ENTRIES:

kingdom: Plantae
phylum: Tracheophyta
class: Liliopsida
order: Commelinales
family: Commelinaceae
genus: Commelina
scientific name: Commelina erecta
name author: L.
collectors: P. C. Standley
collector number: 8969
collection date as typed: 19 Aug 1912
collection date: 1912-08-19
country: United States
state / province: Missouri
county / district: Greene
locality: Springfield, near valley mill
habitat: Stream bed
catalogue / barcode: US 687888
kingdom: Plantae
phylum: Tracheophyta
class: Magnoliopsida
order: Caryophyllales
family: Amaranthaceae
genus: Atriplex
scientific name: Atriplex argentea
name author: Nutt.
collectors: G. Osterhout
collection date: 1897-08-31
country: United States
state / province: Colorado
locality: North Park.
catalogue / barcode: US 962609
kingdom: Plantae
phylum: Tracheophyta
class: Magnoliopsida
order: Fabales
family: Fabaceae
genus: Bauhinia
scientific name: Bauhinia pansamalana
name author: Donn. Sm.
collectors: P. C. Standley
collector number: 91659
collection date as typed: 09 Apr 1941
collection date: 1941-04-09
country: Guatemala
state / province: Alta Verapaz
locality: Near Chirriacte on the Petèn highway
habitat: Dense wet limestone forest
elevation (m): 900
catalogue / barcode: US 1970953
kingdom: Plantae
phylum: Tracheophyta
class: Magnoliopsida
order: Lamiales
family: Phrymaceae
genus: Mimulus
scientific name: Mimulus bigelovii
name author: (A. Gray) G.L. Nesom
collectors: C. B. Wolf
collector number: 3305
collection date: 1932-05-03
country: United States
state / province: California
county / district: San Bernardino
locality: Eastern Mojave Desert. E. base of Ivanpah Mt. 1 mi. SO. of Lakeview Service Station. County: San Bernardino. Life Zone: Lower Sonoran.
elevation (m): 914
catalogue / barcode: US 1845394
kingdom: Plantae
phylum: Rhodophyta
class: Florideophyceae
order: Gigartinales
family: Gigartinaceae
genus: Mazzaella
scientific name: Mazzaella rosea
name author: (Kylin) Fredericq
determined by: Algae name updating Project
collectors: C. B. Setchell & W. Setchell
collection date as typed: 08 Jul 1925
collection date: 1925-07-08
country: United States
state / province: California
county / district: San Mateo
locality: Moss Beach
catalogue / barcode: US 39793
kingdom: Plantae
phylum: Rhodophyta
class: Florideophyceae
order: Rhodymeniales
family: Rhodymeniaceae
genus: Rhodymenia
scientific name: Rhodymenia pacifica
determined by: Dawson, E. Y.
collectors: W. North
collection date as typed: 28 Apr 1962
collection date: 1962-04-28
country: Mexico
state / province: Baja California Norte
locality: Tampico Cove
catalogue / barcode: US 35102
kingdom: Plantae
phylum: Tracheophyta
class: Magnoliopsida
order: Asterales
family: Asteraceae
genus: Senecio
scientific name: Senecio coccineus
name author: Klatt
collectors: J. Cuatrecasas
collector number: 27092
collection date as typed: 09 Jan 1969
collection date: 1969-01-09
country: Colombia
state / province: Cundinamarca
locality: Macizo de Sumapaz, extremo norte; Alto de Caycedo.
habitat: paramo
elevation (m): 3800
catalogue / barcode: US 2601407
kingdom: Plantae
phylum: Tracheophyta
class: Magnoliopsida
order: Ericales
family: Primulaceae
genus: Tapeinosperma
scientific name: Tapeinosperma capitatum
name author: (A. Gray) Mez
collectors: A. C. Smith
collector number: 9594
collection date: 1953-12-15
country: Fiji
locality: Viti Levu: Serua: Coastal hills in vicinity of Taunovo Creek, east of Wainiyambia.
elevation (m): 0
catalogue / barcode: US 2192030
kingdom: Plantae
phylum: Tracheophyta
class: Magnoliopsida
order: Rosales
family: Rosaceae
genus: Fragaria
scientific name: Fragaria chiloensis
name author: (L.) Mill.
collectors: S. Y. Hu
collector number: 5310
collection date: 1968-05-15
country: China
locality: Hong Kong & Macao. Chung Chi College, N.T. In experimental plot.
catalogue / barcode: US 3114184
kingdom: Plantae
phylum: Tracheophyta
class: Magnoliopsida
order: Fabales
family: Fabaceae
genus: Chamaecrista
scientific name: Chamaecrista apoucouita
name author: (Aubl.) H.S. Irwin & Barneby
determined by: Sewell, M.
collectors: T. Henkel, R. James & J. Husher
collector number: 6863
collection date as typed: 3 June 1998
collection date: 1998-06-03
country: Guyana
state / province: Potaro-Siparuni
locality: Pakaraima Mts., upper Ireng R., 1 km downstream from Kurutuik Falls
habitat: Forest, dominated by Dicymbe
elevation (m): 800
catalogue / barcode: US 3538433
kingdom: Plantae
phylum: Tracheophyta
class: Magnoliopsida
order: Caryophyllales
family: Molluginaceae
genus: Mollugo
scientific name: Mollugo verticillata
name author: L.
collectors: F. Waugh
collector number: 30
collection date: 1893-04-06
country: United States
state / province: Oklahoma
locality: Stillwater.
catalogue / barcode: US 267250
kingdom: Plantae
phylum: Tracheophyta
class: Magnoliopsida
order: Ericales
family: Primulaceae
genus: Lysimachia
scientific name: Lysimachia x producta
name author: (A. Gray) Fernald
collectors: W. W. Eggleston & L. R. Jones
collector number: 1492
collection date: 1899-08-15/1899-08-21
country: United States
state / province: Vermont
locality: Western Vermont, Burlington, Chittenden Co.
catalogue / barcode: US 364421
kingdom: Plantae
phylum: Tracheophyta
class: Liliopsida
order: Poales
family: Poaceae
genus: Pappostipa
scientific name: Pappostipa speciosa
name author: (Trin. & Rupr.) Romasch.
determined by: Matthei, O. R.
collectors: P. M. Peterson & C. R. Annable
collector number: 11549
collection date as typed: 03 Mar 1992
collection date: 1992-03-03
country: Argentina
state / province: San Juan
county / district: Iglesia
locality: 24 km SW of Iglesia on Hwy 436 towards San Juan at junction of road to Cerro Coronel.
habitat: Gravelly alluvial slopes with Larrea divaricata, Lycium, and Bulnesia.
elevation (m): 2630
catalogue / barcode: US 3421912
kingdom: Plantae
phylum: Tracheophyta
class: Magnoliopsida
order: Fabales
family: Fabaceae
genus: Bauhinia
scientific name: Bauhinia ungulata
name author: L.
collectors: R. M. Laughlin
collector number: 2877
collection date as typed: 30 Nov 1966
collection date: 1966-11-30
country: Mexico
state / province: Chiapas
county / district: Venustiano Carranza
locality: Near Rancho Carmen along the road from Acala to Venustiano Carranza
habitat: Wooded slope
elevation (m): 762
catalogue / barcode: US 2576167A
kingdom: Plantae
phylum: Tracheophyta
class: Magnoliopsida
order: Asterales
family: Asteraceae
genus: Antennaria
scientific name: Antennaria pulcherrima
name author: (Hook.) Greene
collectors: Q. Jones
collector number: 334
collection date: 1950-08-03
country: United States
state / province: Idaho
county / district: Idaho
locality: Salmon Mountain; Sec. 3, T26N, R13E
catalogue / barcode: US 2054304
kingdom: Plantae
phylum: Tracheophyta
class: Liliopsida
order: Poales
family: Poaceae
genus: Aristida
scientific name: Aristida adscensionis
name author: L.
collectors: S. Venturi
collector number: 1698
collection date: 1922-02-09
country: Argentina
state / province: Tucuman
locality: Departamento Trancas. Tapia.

STATED GOAL: Put the items above, from the line containing "catalogue / barcode: US 267250" through the line containing "county / district: Iglesia", into a two-column CSV headed field and value, with one row per item. Enclose each entry in quotation marks and replace any line breaks inside it with spaces.

THE OUTPUT:
field,value
"catalogue / barcode:","US 267250"
"kingdom:","Plantae"
"phylum:","Tracheophyta"
"class:","Magnoliopsida"
"order:","Ericales"
"family:","Primulaceae"
"genus:","Lysimachia"
"scientific name:","Lysimachia x producta"
"name author:","(A. Gray) Fernald"
"collectors:","W. W. Eggleston & L. R. Jones"
"collector number:","1492"
"collection date:","1899-08-15/1899-08-21"
"country:","United States"
"state / province:","Vermont"
"locality:","Western Vermont, Burlington, Chittenden Co."
"catalogue / barcode:","US 364421"
"kingdom:","Plantae"
"phylum:","Tracheophyta"
"class:","Liliopsida"
"order:","Poales"
"family:","Poaceae"
"genus:","Pappostipa"
"scientific name:","Pappostipa speciosa"
"name author:","(Trin. & Rupr.) Romasch."
"determined by:","Matthei, O. R."
"collectors:","P. M. Peterson & C. R. Annable"
"collector number:","11549"
"collection date as typed:","03 Mar 1992"
"collection date:","1992-03-03"
"country:","Argentina"
"state / province:","San Juan"
"county / district:","Iglesia"